Activity:
Which lines below fall between the one containing "right shoulder: (736, 380)" and the one containing "neck: (868, 294)"? Repeat them exactly, counting both of those lines, and add nothing else.

Dataset extract:
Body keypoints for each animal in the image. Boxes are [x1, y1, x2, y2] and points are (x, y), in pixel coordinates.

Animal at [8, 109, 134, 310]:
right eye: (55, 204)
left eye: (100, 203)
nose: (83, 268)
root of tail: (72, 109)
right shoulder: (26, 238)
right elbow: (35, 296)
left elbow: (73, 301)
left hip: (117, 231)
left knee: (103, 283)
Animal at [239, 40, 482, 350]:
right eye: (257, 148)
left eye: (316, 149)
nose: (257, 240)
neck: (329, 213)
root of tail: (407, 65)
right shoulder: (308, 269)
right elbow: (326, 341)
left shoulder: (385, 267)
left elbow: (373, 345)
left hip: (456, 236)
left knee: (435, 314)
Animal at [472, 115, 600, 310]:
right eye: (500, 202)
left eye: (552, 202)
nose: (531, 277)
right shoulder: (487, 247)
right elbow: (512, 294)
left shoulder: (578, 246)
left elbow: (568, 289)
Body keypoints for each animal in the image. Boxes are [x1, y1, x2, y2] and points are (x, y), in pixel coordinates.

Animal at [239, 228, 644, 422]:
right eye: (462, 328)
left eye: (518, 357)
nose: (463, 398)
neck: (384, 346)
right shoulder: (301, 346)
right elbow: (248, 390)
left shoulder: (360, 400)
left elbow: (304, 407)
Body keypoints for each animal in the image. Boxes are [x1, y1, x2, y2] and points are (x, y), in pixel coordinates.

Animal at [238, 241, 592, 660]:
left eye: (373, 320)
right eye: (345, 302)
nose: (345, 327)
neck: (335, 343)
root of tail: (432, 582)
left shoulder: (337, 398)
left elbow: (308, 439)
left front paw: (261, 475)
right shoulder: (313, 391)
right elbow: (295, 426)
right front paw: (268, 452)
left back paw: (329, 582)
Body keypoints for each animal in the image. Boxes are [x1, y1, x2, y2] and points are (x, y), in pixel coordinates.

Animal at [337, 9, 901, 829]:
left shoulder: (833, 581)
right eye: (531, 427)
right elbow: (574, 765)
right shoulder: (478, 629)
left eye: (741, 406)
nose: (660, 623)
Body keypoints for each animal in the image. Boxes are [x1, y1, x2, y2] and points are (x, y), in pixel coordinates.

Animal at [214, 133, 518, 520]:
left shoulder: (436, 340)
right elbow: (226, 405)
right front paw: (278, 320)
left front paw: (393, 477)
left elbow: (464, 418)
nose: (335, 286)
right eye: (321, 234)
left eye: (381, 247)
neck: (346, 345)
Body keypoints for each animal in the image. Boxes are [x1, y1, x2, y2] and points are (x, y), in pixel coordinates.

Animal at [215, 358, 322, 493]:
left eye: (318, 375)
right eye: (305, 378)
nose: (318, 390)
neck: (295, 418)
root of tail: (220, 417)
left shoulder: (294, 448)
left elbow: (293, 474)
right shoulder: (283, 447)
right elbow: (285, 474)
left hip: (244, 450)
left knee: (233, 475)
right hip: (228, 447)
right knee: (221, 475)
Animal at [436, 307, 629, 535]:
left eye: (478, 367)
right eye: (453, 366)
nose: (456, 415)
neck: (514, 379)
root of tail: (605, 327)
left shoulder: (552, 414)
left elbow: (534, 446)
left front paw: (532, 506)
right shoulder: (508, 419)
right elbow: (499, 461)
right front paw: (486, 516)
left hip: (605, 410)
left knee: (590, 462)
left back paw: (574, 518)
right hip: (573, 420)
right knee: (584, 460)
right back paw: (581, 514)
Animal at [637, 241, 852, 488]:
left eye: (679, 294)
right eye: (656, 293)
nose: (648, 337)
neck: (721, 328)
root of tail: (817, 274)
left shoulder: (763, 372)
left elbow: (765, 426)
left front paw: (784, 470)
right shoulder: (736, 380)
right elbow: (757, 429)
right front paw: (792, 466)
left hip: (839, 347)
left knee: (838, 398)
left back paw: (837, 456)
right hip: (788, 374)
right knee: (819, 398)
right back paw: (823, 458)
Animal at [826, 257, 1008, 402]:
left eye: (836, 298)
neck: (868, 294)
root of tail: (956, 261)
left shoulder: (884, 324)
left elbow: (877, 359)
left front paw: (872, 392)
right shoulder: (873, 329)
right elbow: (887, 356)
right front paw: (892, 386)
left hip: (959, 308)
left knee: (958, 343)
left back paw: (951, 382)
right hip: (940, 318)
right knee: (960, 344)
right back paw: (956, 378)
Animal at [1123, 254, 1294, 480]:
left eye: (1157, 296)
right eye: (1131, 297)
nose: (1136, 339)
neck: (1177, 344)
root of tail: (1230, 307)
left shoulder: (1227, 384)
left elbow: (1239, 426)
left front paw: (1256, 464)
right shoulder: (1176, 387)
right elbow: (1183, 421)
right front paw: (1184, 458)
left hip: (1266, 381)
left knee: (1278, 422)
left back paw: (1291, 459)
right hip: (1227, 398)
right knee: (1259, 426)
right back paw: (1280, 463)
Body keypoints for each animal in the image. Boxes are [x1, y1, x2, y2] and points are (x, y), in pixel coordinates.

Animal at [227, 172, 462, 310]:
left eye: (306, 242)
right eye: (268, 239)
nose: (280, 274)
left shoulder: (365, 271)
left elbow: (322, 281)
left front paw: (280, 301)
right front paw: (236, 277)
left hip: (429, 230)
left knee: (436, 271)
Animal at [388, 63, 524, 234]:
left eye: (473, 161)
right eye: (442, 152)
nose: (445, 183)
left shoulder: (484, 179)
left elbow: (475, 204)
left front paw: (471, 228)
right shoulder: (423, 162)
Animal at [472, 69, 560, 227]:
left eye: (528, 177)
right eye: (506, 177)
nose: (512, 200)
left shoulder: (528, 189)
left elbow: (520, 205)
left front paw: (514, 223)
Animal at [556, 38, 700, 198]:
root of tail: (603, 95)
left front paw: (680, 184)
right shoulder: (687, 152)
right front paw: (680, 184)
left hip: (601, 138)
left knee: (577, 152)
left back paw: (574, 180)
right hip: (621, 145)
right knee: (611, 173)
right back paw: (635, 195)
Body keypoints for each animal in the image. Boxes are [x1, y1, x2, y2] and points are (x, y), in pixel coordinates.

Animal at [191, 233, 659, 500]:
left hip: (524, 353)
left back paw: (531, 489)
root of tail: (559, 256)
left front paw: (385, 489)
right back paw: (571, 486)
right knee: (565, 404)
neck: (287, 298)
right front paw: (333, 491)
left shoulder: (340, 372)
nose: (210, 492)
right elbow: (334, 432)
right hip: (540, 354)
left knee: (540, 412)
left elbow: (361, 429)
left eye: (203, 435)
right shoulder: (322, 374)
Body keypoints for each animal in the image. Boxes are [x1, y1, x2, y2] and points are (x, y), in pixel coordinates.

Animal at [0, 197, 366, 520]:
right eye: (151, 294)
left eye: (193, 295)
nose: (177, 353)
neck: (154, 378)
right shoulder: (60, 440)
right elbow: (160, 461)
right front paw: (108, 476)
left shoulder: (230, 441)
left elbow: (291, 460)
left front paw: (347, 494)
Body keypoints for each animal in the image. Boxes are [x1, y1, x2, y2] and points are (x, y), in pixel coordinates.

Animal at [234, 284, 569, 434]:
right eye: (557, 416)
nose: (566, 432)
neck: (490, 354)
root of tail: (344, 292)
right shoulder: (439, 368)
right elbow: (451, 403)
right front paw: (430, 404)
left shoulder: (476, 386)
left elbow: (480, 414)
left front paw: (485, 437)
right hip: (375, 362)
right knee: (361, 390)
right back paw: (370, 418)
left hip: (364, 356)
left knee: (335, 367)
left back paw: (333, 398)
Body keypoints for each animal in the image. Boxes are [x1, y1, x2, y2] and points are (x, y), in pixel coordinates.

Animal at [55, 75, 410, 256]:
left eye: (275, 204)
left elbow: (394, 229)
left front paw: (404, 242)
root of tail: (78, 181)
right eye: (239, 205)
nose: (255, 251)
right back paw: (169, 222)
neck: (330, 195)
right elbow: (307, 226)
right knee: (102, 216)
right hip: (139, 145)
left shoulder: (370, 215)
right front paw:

Written response:
right shoulder: (736, 380)
right elbow: (757, 429)
right front paw: (792, 466)
left hip: (839, 347)
left knee: (838, 398)
left back paw: (837, 456)
right hip: (788, 374)
right knee: (819, 398)
right back paw: (823, 458)
Animal at [826, 257, 1008, 402]:
left eye: (836, 298)
neck: (868, 294)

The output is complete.